• Exercise goal
Quote all lines below exactly. Images stay out.

• Provided material
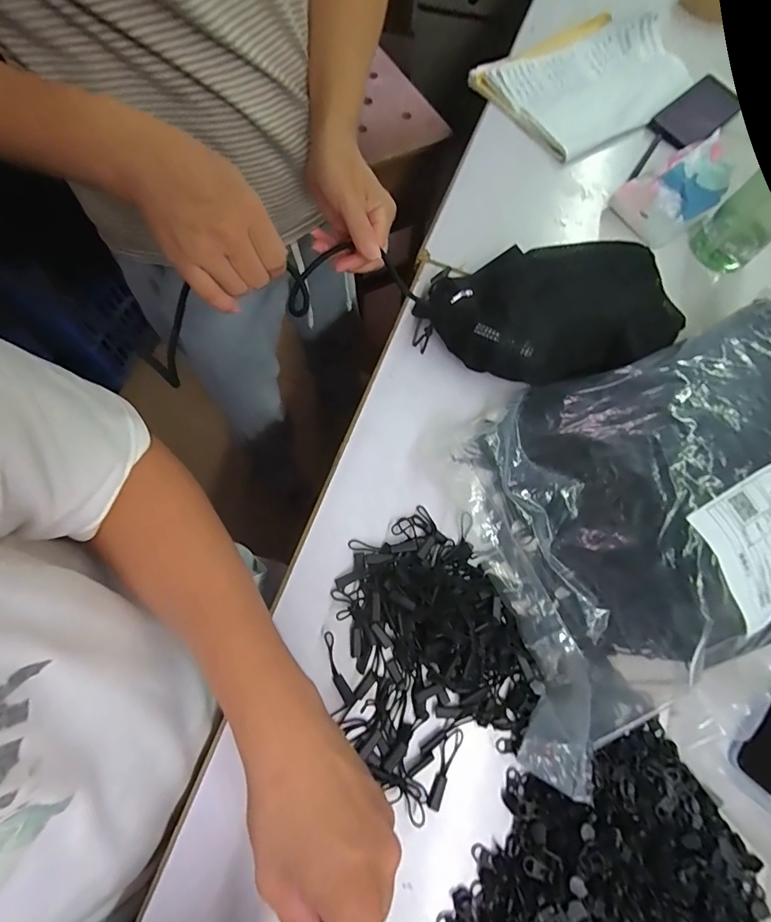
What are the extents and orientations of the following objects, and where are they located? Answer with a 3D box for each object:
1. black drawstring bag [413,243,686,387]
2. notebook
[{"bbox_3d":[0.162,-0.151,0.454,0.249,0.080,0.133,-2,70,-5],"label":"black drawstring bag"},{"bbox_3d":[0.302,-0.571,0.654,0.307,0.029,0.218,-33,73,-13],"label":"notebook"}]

• Output below
What are the extents and orientations of the following objects, and where are they located? Answer with a 3D box for each object:
1. black drawstring bag [413,243,686,387]
2. notebook
[{"bbox_3d":[0.162,-0.151,0.454,0.249,0.080,0.133,-2,70,-5],"label":"black drawstring bag"},{"bbox_3d":[0.302,-0.571,0.654,0.307,0.029,0.218,-33,73,-13],"label":"notebook"}]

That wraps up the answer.